The cruise began in August 1995 when Nelson House, a plumber and car collector from the Detroit suburb of Ferndale, decided to organize a gathering of muscle cars, in part, to raise money for a local soccer field. But rather than stage the traditional, static gathering in a park or parking lot, he and friends decided to show off their prized vehicles by cruising them down Woodward Avenue, the wide boulevard that effectively slices Detroit into east and west halves.
A surprise hit
The location had significant meaning to performance fans as it was a place where many prototype muscle cars were tested out during the 1950s and 1960s, Detroit automakers looking for feedback from the young drivers expected to buy their latest products.
Organizers optimistically expected a turnout of perhaps a few hundred vehicles for the first Cruise, with an estimated 30,000 to 40,000 fans lining Woodward.
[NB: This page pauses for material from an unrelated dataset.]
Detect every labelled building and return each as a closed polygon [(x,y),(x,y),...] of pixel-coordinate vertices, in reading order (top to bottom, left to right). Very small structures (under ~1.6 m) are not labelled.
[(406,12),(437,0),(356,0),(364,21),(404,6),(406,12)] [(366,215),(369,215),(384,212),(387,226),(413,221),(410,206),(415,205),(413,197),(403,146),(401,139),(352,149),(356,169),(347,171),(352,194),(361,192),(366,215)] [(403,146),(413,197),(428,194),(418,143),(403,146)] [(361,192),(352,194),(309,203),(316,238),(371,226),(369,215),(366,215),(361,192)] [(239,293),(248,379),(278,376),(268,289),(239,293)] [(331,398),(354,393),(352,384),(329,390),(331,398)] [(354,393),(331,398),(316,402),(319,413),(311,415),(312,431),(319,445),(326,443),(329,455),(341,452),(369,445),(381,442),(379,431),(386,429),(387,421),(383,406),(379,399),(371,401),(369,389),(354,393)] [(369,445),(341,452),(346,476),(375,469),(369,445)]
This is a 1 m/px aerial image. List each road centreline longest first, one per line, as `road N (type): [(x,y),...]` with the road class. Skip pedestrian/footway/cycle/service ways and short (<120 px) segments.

Instead, thousands of muscle cars and hot rods joined the procession, with an estimated 250,000 watching from the sidelines.
The Dream Cruise rapidly grew, with up to 60,000 classic cars running the long route during most years, and anywhere from 1 million to 2 million fans coming out for a look. Participants reportedly came in from around the world, one telling TheDetroitBureau.com he shipped in his vehicle from Australia for the annual, one-day run.
A victim of COVID
The Dream Cruise defied storms and even a major regional power blackout that shut down the gas pumps needed to fill thirsty vehicles like the Pontiac GTOs and Ford Mustangs that spent the day cruising up the boulevard.
But it was effectively taken down by the COVID pandemic. Yet, while organizers canceled formal festivities with the nation in lockdown, thousands of owners still turned out to cruise on Woodward Avenue last August, with many fans still sitting along the roadside wearing masks.
Not everyone was upset by the turn of events, many fans glad to see a more populist approach to the gathering, with fewer of the corporate-sponsored displays that had become common in the years before the pandemic.
Ford is the first manufacturer to confirm a return as sponsor for the 2021 Woodward Dream Cruise on Saturday, Aug. 21, A linked event, a street racing event dubbed “Roadkill Nights,” will take over a stretch of pavement on the north end of Woodward Avenue for the whole weekend. It remains uncertain how many other automakers and other sponsors will be back. But, with the pandemic waning, social media posts suggest far more people will be back out this year, whether cruising or watching.